Iris conservò quel biglietto nella tasca del pigiama e tirò un sospiro di sollievo quando sentì che i cornetti erano ancora un po’ tiepidi. Si sedette a tavola e pensò a ciò che era accaduto quella notte: com’era possibile che avesse parlato un’altra lingua? E chi era quel tipo? I mostri erano certamente qualcosa che aveva già visto da qualche parte, ma chi era Horestes? Perché l’antica Grecia? Troppe domande, ma nessuna risposta e quella gliel’avrebbe dovuta dare Davide.

Mise la tazza nella lavastoviglie e salì al piano di sopra. Entrò in camera sua, accese lo stereo e mise una delle sue canzoni preferite, “Coffee and Tv” dei Blur, poi prese il quadernetto dei suoi disegni e si sedette sulla finestra. Il sole illuminava la città nel pieno del suo risveglio, gli alberi spogli erano scossi dal gelido vento di gennaio e la neve imbiancava i tetti delle case circostanti.
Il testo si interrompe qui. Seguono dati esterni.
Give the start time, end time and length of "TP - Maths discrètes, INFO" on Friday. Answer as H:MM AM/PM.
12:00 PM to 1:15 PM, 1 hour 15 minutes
Nonostante quel panorama invernale, Iris non faceva altro che pensare a quelle mostruose creature, da donne simili a dee a mostri con capelli di serpente, quelle fiamme che avvolgevano le mani, quelle orribili torture che praticavano sui colpevoli. Perché quelle atroci torture? Come conoscevano ogni singolo dettaglio della vita di quell’Horestes?  

Improvvisamente, una folata di vento mosse le pagine del quadernetto di Iris, la quale scese dalla finestra per poi sedersi sul letto. Si rese conto di essersi talmente immersa nei suoi pensieri da non ricordare ciò che aveva disegnato, perciò riaprì quel quadernetto alla pagina del disegno e rimase sconcertata alla visione di quella stessa bellissima donna del suo sogno, trasformata in quell’orribile e sanguinaria creatura. Le tremavano copiosamente le mani “Devo chiamare Davide! Un momento, sono solo le dieci, dev’essere ancora a scuola…” si girò il telefono tra le mani e decise di mandargli un messaggio per avvisarlo che quel pomeriggio sarebbe passata da lui.
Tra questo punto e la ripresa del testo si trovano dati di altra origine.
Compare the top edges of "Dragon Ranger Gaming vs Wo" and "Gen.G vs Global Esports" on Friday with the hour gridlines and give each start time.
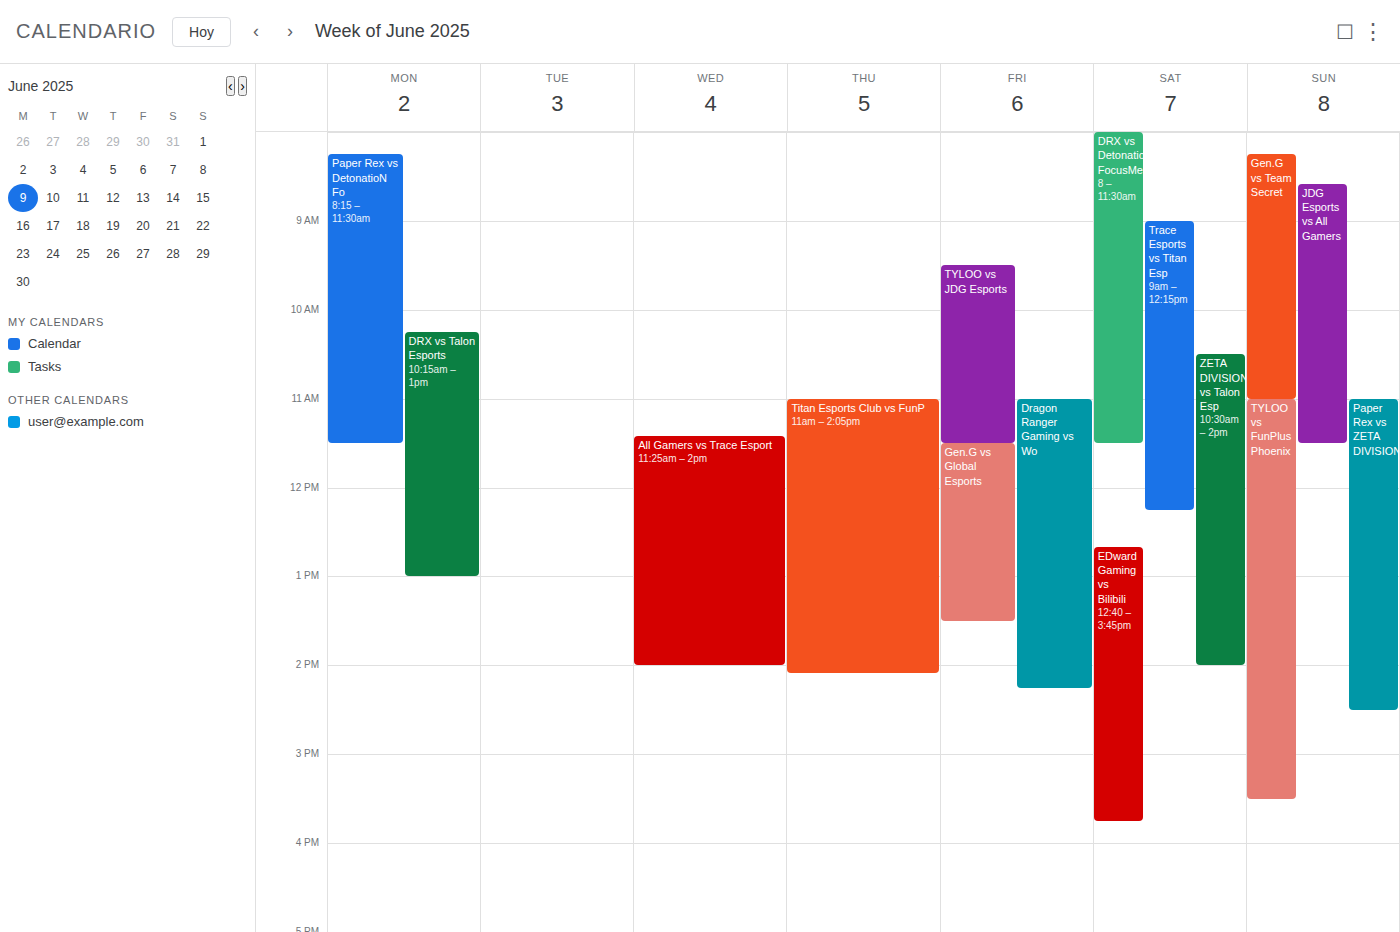
"Dragon Ranger Gaming vs Wo": 11:00, exactly on the 11:00 line. "Gen.G vs Global Esports": 11:30, halfway between the 11:00 and 12:00 lines.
Le ore passarono molto lentamente e per un attimo le parve che il tempo fosse rallentato di colpo, ma quando scoccarono le cinque uscì per recarsi dal suo migliore amico. Il quartiere in cui abitava non era molto lontano da casa sua e le era sempre piaciuto molto, era ricco di viali alberati e sul davanzale di ogni casa c’erano sempre vasi colmi di fiori profumatissimi e molto colorati. Davide abitava alla fine della strada, di fronte al parco comunale, in un piccolo appartamento di un condominio di dieci piani. Iris bussò, salì le scale molto velocemente e, una volta arrivata al quarto piano suonò il campanello: una donna le sorrise e la invitò ad entrare, poi chiamò Davide urlando a gran voce.
“Ecco la mia Jennifer Love-Hewitt! Oggi te la sei presa libera, vero?” disse il ragazzo sorridendo maliziosamente
“Io non scherzerei poi così tanto…” disse Iris
“Non dirmi che è successo di nuovo!” esclamò Davide non troppo sorpreso. La ragazza annuì quasi rassegnata. “Okay: abbiamo molto di cui parlare!”